The Măcin Mountains (Munții Măcin) is a mountain range in Tulcea County, Romania. Part of the Northern Dobruja Massif, they are located between Danube River to the north and west, Taița River and Culmea Niculițelului to the east and Casimcea Plateau to the south. Seen from the Danube, they seem only low hills. However, they are a mountainous region.

The Măcin Mountains are one of the oldest in Romania, being formed in the second part of the Paleozoic, in the Carboniferous and Permian, during the Hercynian orogeny. The predominant rock is granite. Erosion (caused by the difference of temperature) has created steep slopes, with the aspect of ruins.

They are divided in Culmea Măcinului (the southern part) and Culmea Pricopanului (the northern part). The highest peak is Țuțuiatu (also called Greci), which has a height of 467 meters. Other important peaks are Priopcea Hill (410 m) and Muntele lui Iacob (Iacob's Mountain – 341 m).

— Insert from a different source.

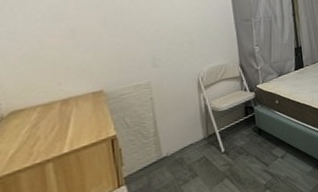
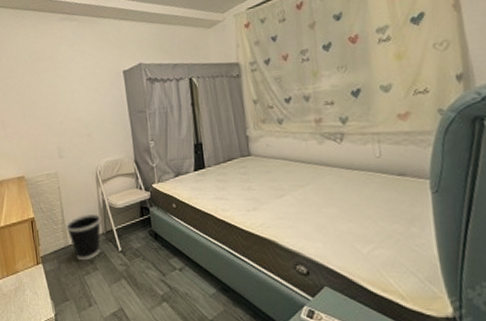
wastebasket: none [158,120,203,171] -> present [65,213,102,261]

==Vegetation and avifauna==
Besides the Balkanic and sub-Mediterranean forests, the Măcin Mountains also have a considerable swathe of steppe, making it a delightful site for birds. The area is a staging point for various migratory bird species, especially raptors, who arrive here in autumn. The region is home to species such as European turtle dove, red-rumped swallow, common and isabelline wheatears, ortolan bunting and several others. Măcin Mountains are also the hunting grounds of the long-legged buzzard (Buteo rufinus), one of Europe's largest buzzards. It shares the mountains with other birds of prey such as short-toed eagle, booted eagle, Levant sparrowhawk and saker falcon.